→ ТЕКСТ ДЛЯ ЧТЕНИЯ:
····················
Не было в образованном кругу человека, который не прочитал бы "Доходного места" и не обсуждал с друзьями. Дороже всех был, пожалуй, Островскому отзыв Толстого, который слышал комедию в его чтении и, потом перечитав, писал автору: "...Это огромная вещь по глубине, силе, верности современного значения и по безукоризненному лицу Юсова" 9. Толстой, как известно, похвалами не разбрасывался.
Реализм Островского обидел либералов. Критик журнала "Атеней" жалел, что драматург не сделал из Жадова героя, который "приносит себя в жертву, трагически, мученически умирая за правду..." 10. Но если перо Островского и дрогнуло в какой-то миг, то, напротив, тогда, когда он дал Жадову возможность морально воскреснуть в последней сцене. Стоило герою узнать, что его всемогущий дядюшка отдан под суд вместе с Юсовым, и он отшатывается от них в ужасе, как от чумы, клянет свою слабость; его заключает в объятия одумавшаяся Полина, а Вышневского постигает удар!
Этот финал нашли неправдивым и Чернышевский и Писемский, по-дружески объявлявший драматургу о своем с ним несогласии: Жадов "не должен был бы выйти победителем, а должен был бы пасть. Смысл комедии был бы, по-моему, многозначительнее и глубже..." 11. Да, наверное, Островский писал эти сцены не без мысли о цензурных придирках, заранее решаясь на оптимистическое "округление" сюжета...
Но "Доходное место" несомненно было вехой для Островского. Этой комедией он отвечал на ожидания публики, на понуждения друзей, в том числе взбалмошного, грубовато откровенного и всегда честного в деле искусства Писемского. "...Желание всех людей, тебя любящих и понимающих, - убеждал его Писемский, - чтоб ты переходил в другие сферы: на одной среде (купеческой.- В.Л.) ни один из больших европейских и русских писателей не останавливался, потому что это сверх творческих средств. Если мы и мастера первого разряда, то все-таки в нас есть настолько душевных сил, чтобы переходить из одной среды в другую. Если же ты этого не можешь сделать, то знакомься больше и больше с купеческим бытом более высшим; или, наконец, отчего ты не займешься мужиком, которого ты, я знаю - знаешь? Говорят, твоя новая комедия из чинов [ничьего] быта. Я радуюсь заранее" 12.
····················
→ ЧТО СДЕЛАТЬ:
1. Критик какого журнала, судя по тексту о комедии «Доходное место», жалел, что драматург не сделал Жадова героем, умирающим за правду?
2. Назовите всех персонажей комедии, которые упомянуты по имени в тексте о «Доходном месте».
3. Продолжите текст о комедии «Доходное место» с того места, на котором он заканчивается.

→ ИСХОДНЫЕ ДАННЫЕ:
····················
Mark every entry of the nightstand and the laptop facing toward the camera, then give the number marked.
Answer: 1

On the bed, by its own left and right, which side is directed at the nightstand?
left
····················
→ ОТВЕТЫ:
1. Критик журнала «Атеней».

2. Жадов, Юсов, Полина, Вышневский.

3.
Следующие за "Доходным местом" пьесы, как и советовал Писемский, приоткрывали дверь опять в новую для Островского среду. Пьеса "Не сошлись характерами" долго не давалась ему. Сначала он писал рассказ для "Современника", начатый еще в злосчастном Калязине, потом повесть, и, наконец, все вернулось к привычной драматической форме.
"Посылаю Вам пьеску, она хоть маленькая, а мне кажется, серьезная", - сообщал Островский Некрасову 13. В самом деле, пьеса, обозначенная в подзаголовке "Картина московской жизни", была нова, по крайней мере по теме, и пришлась ко двору "Современнику".
Говорили, что он не умеет изображать дворян? Так вот вам: разорившийся дворянчик, мот и бездельник Поль Прежнев, женится на купеческой вдовушке с деньгами. Но купчиха не хочет бросать деньги на ветер, и супруги расстаются, так как "не сходятся характерами".
Право же, тут "не сошлись характерами" не люди, а сословия: нрав прижимистого купечества и размотавшегося дворянства.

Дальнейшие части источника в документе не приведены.